The Earth-observing satellite separated from the Atlas V rocket at 2:34 p.m. and made contact about 80 minutes later with the ground station at Svalbard, Norway.

color photo of Landsat 9 launch

Landsat 9 launched from Vandenberg Space Force Base at 1:12 p.m. CT Monday, Sept. 27, aboard an Atlas V rocket. (NASA photo)

“Landsat 9 is the first mission of the USGS-NASA Sustainable Land Imaging (SLI) partnership, delivering the long-awaited first installment of a multi-decadal commitment to sustaining Landsat continuity for hundreds of thousands of users in the U.S. and across the globe,” said Tim Newman, program coordinator for the USGS National Land Imaging Program.

NASA is currently testing and evaluating the on-orbit performance characteristics of the spacecraft’s operating and mission-specific systems. After approximately 100 days post-launch, when NASA has ensured everything is working properly, it will turn the satellite over to the USGS.

“We’re very excited by the increase in capability Landsat 9 delivers to our users and eager to take operational control of the mission once we finish our on-orbit checkout with NASA,” Newman said.

“It’s exciting,” said Kristi Kline, Satellite and Ground Systems Operations branch chief at the USGS EROS Center. “Our new baby has arrived.”

This is the third Landsat to launch during the EROS tenure of Terry Sohl, who is currently the acting branch chief for the Integrated Science and Applications Branch.

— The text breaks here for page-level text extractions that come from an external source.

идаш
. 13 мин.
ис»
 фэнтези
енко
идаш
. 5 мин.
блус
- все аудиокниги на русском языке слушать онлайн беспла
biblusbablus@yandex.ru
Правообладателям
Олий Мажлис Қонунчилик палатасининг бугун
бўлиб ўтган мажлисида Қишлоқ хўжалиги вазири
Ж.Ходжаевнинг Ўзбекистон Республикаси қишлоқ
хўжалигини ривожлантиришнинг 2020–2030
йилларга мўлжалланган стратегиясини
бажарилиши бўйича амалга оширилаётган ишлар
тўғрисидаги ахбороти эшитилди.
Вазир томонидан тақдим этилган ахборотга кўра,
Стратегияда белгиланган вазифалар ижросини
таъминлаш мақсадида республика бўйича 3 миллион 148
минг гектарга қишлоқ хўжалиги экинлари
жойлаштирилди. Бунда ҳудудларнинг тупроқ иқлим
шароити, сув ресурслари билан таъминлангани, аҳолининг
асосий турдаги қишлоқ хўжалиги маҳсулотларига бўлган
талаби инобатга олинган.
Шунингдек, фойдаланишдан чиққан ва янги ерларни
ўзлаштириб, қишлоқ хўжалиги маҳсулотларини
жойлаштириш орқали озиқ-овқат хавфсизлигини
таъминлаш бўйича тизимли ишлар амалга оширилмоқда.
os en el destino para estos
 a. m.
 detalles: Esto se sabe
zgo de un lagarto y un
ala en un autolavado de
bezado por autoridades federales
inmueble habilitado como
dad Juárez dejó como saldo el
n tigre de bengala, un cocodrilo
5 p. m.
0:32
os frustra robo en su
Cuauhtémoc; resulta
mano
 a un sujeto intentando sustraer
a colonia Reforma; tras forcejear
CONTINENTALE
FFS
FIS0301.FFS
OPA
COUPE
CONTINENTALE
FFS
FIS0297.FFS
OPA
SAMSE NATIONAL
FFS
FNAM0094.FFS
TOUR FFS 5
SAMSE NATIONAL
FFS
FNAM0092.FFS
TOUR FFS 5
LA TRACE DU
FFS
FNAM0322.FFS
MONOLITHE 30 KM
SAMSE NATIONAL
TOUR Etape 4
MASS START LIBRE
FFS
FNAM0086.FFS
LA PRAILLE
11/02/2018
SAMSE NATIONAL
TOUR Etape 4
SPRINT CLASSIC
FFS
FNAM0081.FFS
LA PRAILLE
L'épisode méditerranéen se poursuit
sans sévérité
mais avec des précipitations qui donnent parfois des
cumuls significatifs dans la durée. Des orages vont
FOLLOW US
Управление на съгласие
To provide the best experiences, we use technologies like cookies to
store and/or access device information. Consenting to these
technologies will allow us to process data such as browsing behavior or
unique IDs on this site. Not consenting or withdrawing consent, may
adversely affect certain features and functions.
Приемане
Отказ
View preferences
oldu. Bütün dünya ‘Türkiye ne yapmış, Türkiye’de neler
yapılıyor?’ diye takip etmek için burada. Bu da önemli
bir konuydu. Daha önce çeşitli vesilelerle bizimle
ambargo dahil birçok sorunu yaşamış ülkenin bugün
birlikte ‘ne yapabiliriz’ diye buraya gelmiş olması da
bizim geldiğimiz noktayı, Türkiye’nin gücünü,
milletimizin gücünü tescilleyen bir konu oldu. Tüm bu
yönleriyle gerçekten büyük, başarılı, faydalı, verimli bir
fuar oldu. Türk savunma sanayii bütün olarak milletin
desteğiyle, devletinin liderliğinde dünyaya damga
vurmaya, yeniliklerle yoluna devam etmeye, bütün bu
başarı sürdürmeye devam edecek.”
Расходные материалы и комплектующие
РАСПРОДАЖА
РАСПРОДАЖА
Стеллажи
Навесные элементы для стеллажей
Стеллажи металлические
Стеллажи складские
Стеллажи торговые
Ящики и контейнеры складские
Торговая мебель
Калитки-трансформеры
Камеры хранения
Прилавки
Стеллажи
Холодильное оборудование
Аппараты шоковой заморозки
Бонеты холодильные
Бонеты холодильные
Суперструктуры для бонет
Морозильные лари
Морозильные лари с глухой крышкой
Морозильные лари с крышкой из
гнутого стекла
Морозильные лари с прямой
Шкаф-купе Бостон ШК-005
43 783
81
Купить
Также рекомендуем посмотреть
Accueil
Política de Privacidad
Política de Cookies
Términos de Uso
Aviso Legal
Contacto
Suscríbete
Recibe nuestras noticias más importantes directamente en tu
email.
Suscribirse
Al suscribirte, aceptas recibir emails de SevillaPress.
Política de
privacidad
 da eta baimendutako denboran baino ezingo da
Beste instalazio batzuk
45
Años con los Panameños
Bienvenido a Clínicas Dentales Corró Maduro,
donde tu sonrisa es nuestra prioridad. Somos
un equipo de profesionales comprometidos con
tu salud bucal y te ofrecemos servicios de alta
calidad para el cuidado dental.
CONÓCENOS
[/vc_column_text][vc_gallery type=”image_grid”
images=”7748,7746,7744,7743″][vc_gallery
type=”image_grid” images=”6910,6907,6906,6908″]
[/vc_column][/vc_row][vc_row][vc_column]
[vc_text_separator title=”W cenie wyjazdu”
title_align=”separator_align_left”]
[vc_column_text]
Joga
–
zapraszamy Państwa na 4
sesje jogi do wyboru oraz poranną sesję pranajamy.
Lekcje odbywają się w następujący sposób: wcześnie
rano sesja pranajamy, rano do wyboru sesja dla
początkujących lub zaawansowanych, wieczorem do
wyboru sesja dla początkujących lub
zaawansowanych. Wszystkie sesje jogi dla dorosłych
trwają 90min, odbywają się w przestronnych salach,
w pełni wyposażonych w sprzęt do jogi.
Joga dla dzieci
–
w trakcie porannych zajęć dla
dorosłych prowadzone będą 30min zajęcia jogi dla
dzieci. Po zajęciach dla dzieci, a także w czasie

“The overwhelming reaction is excitement and anticipation, particularly as Landsat 7’s value as a science instrument is coming to an end. We need that second system to provide data continuity and a denser temporal coverage,” Sohl said.

John Hahn, the deputy director of EROS, also emphasized the importance of Landsat 9’s role with Landsat 8 in maintaining the eight-day repeat cycle of observing every point on Earth. “This is a continuation of some of the important work that we do and an advancement,” he said.

Newman also looks ahead to the advancements of the satellite that will follow. “With Landsat 9 safely in orbit, our SLI development program focus shifts now to its next major project—Landsat Next, which is well underway and should revolutionize the capability we deliver to our users.”